Jonas et le Clown
Le visage du clown à la télévision était effrayant. Son teint pâle, ses lèvres écarlates et ses traits grossiers et sombres n’étaient pas là pour amuser. Impossible! Ce masque de cire peinturluré riait fort. Trop fort. A s’en décrocher la mâchoire. A s’en tordre la nuque. Le bruit semblait sortir de ses entrailles torturées et ses grimaces faisaient de lui un être démoniaque. Il s’esclaffait, gigotait, se balançait et, à l'aide de ses doigts crochus dont l’emprise semblait éternelle, incitait les enfants à s’approcher, à pénétrer toujours un peu plus dans son cercle intime.
Jonas, 6 ans, regardait ce spectacle avec horreur au fond de son petit fauteuil d’enfant jaune et vert. Ses parents étaient partis et il se trouvait seul au milieu du salon noir, avec pour unique lumière, l'écran dont les images agitées le figeaient et le terrifiaient. Il observait ces enfants, comme lui, aussi jeunes et gentils, s’engouffrer dans l’antre du gros monstre aux cheveux roux et frisés. A mesure qu'ils s’avançaient, les râles gras du clown s'amplifiaient.

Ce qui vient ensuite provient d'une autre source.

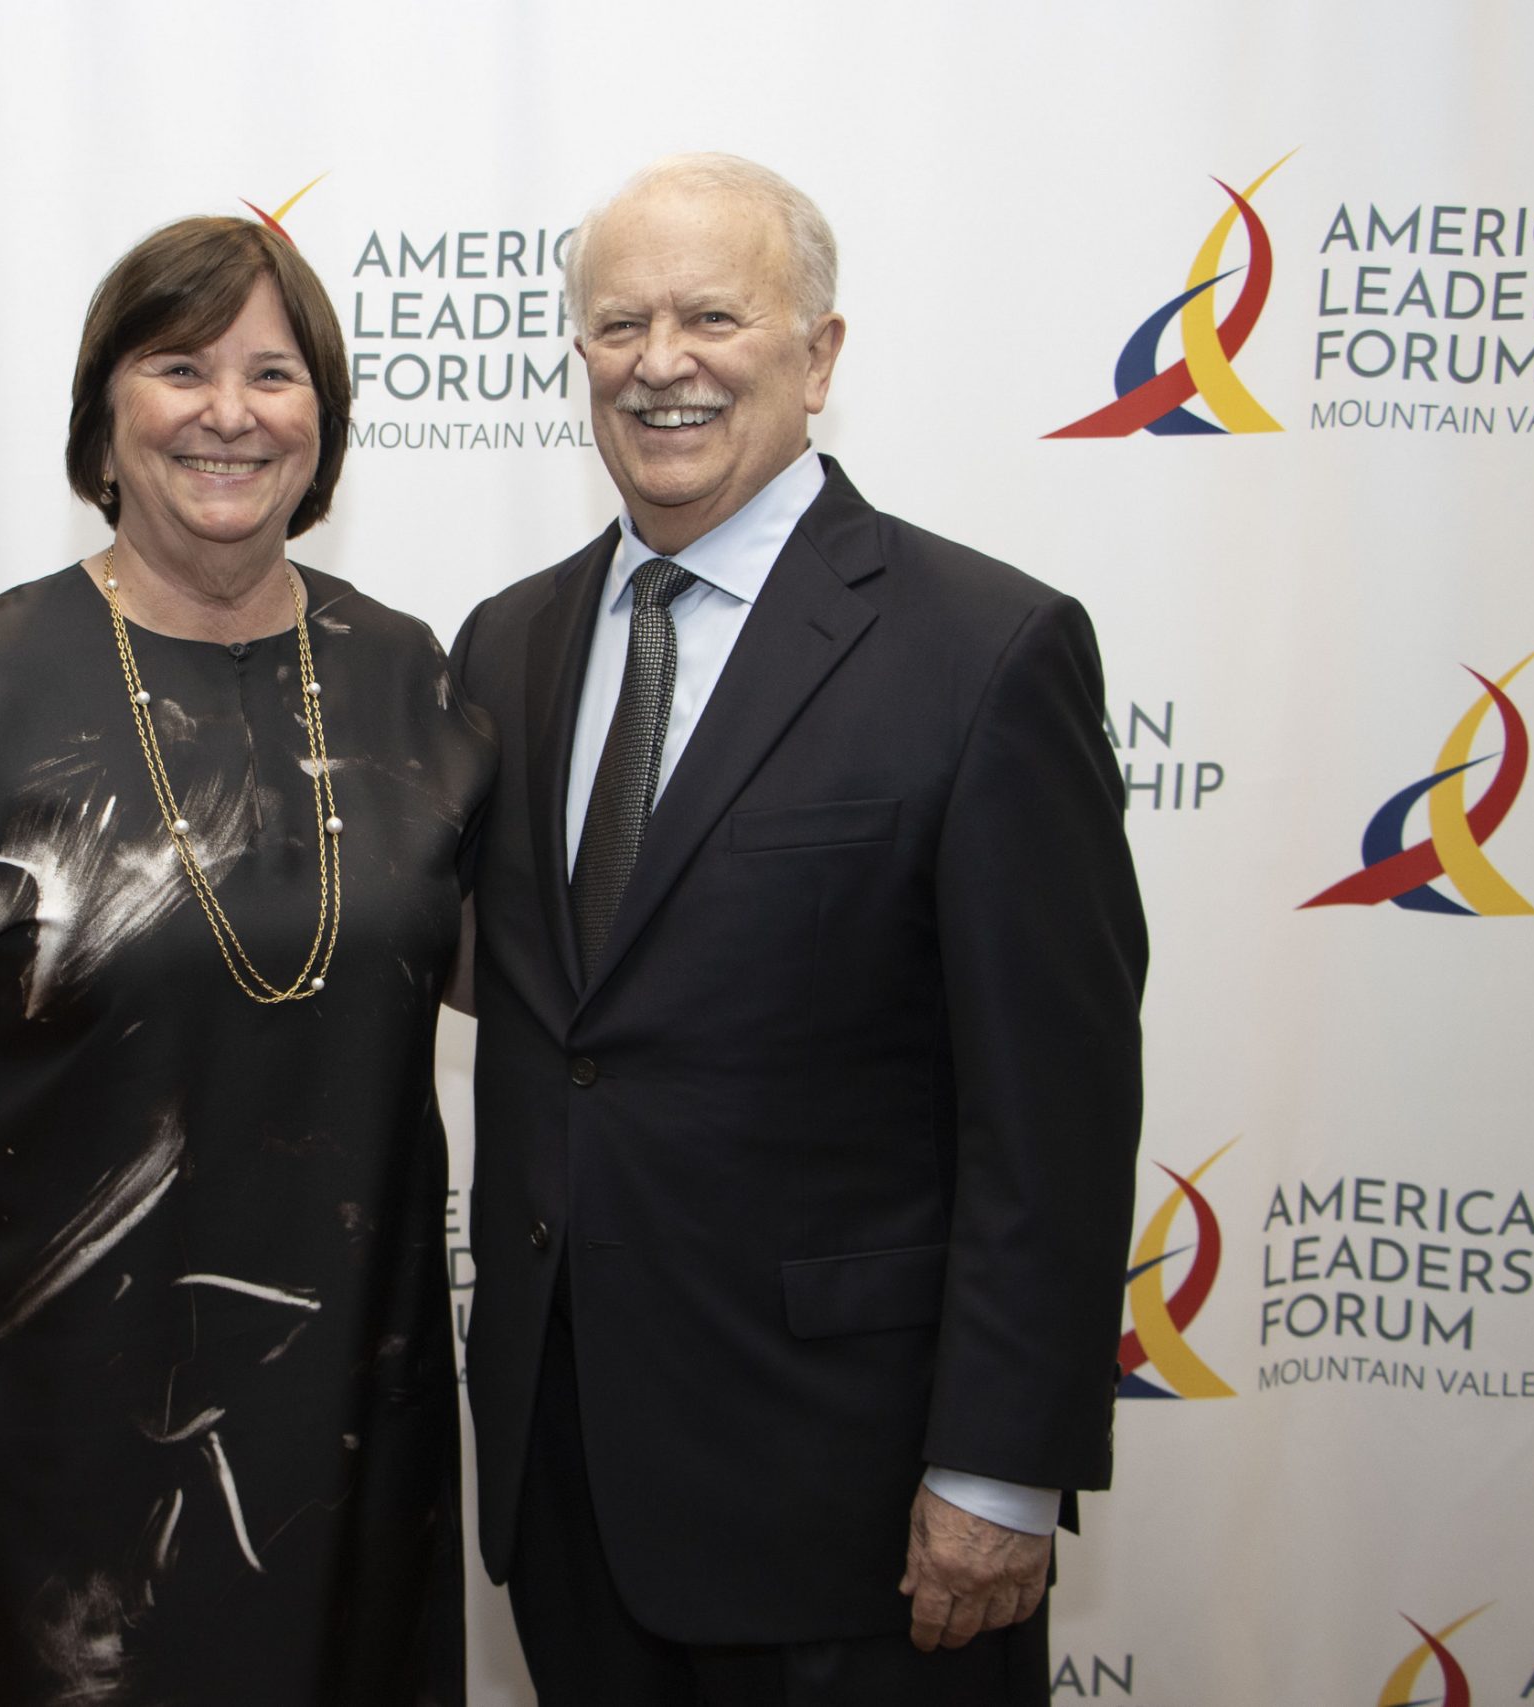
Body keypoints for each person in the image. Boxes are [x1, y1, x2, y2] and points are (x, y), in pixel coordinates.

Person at [0, 216, 491, 1706]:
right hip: (44, 1451)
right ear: (105, 416)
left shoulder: (409, 676)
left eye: (273, 374)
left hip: (351, 1436)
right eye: (180, 368)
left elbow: (538, 992)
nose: (230, 412)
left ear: (324, 424)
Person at [447, 154, 1149, 1705]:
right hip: (570, 1487)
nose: (661, 362)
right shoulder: (506, 645)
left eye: (713, 316)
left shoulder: (986, 653)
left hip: (860, 1515)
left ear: (819, 356)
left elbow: (1056, 1109)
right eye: (618, 324)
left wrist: (1000, 1470)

Jonas sentait son pyjama se resserrer et se coller à ses aisselles moites. Des frissons continus parcouraient son petit corps. Des gouttes de sueur perlaient le long de son dos. Ses joues rouges, il avait chaud, il avait peur. Pour autant, ses yeux ne se décrochaient pas de l’engin maléfique, l’appareil de toutes les illusions. Comment ces parents avaient-ils pu l’abandonner dans cette grande pièce sombre dont les murs semblaient bouger ? Jonas s’engonça encore un peu plus dans son petit fauteuil. Il était délaissé et happé.

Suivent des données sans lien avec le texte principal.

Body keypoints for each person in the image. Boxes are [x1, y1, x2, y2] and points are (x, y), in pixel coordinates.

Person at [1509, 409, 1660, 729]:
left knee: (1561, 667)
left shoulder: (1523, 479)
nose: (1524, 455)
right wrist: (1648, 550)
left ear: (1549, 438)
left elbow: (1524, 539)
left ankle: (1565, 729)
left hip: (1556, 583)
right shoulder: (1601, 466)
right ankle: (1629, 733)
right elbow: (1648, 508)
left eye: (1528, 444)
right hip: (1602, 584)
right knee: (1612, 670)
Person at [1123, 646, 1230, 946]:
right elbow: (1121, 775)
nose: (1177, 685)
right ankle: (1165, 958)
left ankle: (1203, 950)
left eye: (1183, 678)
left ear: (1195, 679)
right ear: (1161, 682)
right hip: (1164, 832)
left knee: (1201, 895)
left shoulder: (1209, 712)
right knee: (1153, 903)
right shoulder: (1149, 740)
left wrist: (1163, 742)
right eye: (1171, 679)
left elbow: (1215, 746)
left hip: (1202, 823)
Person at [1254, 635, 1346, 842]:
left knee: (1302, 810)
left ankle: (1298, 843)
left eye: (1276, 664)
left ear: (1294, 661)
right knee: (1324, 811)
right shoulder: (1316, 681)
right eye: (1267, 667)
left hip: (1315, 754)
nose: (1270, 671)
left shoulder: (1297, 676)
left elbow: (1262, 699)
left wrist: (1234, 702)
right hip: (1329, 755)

Soudain, le cri du clown résonna en un éclat foudroyant. Jonas crut voir un éclair, entendre un orage. La maison trembla. Il hurla dans un moment de panique rare, les yeux écarquillés, les cheveux hirsutes, toujours dans son fauteuil d’enfant jaune et vert.
Enfin, la lumière fut et aveugla la pièce. Sa mère était là, à la porte et se jeta sur lui, demandant la raison de ce cri. Jonas pleurait hystériquement. Il baragouinait, parlait trop vite dans beaucoup trop de larmes. Sa douce maman le prit dans ses bras, l'enveloppant de tout sont amour, tendre réconfort à un chagrin d’enfant. Elle fit bien attention de placer son visage chaud et humide au sein de sa poitrine, tout près de son cœur. Elle l’embrassa, caressa ses cheveux touffus et leva les yeux. Ce qu’elle vit la fit sourire. C’était Ronald offrant des hamburger à tous les enfants, heureux de manger gras et mal. Elle serra son fils un peu plus fort, le monta dans sa chambre et le coucha. L’enfant, apaisé, dormait déjà.
Dès lors, Jonas n’aima plus les clowns et pestait contre eux dans un rictus plein de rancœur. Inutile de dire qu’il était également le seul enfant sur cette Terre à n’avoir jamais voulu mettre un pied dans un fast-food américain.